:: Records excerpted from a collection ::
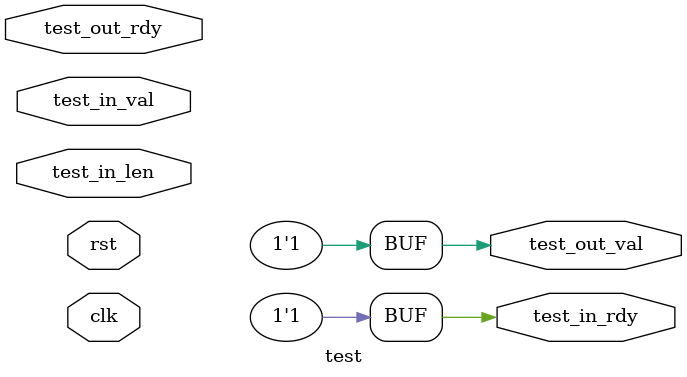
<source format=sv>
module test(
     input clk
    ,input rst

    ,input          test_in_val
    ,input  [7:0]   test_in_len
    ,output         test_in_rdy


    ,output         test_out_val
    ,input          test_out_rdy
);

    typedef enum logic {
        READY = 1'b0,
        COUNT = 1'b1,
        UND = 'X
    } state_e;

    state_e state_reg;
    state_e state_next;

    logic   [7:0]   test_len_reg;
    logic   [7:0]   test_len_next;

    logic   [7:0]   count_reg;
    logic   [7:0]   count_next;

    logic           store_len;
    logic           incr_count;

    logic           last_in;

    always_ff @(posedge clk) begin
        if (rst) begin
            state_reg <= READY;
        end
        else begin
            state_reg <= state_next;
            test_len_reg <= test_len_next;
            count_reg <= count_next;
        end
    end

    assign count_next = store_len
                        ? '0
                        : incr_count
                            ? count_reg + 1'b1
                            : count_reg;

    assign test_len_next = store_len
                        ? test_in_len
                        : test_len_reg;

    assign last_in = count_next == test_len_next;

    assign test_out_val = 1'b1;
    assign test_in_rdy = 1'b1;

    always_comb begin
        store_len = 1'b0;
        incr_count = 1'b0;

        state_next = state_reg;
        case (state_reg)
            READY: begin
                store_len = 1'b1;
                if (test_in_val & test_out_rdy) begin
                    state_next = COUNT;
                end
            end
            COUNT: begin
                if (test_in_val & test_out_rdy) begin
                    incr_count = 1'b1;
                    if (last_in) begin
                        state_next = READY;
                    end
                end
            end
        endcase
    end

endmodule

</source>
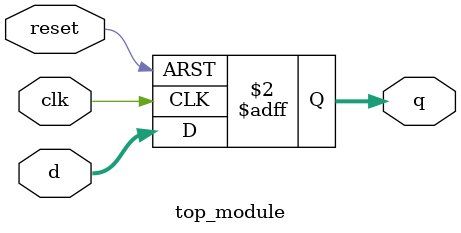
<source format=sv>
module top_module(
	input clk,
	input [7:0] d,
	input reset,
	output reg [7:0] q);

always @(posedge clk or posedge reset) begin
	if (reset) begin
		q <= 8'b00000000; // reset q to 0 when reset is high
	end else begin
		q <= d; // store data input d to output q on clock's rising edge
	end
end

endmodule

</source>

:: PROBLEM REQUIREMENTS ::
If a line in the records above contains the string "logic", copy that line out.

:: YOUR SOLUTION ::
    typedef enum logic {
    logic   [7:0]   test_len_reg;
    logic   [7:0]   test_len_next;
    logic   [7:0]   count_reg;
    logic   [7:0]   count_next;
    logic           store_len;
    logic           incr_count;
    logic           last_in;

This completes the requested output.